If you are using these awesome Fermentools, it is really easy to assemble the the rest, just place the rubber gasket around the top of the lid, and then the stainless steel plate, now the beige stopper, and now the air lock.
Where to store your fermenting foods…
Now, when you are fermenting these foods need to be placed away from direct sunlight. If you have a pantry or maybe a cupboard where it will fit that would be a good place for it. You could also store it in a basement if you have one of those. I have read some stories of how people had these huge crocks full, stored in the basement! Sounds awesome!
Remember I said earlier that people have many different ideas for how long to let it ferment. I think the best way is to taste it every 2 or 3 days, or maybe longer with sauerkraut, and when it tastes good it is ready. Remember to use non-reactive utensils!

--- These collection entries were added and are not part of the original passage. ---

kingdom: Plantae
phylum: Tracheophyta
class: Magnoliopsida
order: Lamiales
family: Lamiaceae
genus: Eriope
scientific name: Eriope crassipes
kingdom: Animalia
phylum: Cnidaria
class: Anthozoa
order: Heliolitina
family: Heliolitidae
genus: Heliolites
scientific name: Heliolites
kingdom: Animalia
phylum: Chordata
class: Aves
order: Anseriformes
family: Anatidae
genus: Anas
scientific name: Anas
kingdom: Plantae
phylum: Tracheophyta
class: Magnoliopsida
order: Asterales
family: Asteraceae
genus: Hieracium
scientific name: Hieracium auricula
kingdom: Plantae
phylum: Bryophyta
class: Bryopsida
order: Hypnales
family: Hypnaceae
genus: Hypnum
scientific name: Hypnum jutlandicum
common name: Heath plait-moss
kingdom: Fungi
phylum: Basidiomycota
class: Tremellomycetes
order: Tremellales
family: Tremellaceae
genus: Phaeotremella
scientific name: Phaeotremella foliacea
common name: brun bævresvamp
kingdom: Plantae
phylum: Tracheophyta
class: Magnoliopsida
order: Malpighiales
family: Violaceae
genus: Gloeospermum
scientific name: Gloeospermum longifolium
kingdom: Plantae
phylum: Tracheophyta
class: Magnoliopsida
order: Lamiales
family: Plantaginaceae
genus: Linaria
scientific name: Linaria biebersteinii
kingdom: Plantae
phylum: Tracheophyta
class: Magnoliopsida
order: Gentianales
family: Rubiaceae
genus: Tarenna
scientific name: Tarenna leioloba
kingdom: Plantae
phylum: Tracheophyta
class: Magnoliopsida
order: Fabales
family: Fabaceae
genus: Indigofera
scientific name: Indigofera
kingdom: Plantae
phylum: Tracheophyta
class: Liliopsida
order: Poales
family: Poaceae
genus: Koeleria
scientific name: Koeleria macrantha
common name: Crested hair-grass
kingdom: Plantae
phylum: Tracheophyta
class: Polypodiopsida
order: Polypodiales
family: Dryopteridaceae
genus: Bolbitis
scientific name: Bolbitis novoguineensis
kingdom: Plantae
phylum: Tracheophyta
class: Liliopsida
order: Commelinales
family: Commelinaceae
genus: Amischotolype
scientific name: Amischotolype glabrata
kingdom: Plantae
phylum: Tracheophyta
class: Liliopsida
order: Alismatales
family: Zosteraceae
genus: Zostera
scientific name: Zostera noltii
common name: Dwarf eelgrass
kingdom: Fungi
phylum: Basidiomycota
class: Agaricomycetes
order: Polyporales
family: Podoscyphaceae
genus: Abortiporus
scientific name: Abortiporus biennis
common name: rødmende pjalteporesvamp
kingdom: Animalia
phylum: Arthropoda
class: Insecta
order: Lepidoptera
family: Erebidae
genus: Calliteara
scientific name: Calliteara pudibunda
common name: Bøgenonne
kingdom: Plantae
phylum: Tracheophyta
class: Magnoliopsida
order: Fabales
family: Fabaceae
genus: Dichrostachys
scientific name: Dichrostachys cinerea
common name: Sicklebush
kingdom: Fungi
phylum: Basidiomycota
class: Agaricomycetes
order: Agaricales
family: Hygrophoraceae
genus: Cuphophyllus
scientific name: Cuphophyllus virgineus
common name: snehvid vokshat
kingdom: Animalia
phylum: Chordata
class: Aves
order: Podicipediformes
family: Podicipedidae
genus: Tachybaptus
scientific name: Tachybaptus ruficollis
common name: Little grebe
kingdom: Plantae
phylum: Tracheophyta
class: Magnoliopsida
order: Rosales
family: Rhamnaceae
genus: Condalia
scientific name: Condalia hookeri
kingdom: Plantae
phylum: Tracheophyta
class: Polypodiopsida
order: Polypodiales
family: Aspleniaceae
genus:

What to do with the it when it is done fermenting?
It is time to put it in the fridge! If you are using Fermentools, you can use the handy beige stopper that has no hole in it. Or you can use the canning lid that comes with the jar when you bought it.
I like to use a wide mouth canning lid, so that I can continue to ferment more goodies! Yum!
One more tip…
Update: I have heard that if you let your ferment sit for about a week in the fridge, it will mellow a bit. The second ferment I made I could really see that to be true! I have not eaten it, since I put it in the fridge, because I am waiting to get a day with my husband so we can have our traditional reuben sandwiches together. I can’t wait to use my homemade sauerkraut!
We love food. It is as simple as that. Reuben sandwiches are just one of those things that we have bonded over. We usually make them together and enjoy them together. Good times… Hopefully soon we will be able to break in the new homemade sauerkraut! I am so happy that you came to read my in depth view on how to make sauerkraut. I hope that you enjoyed it!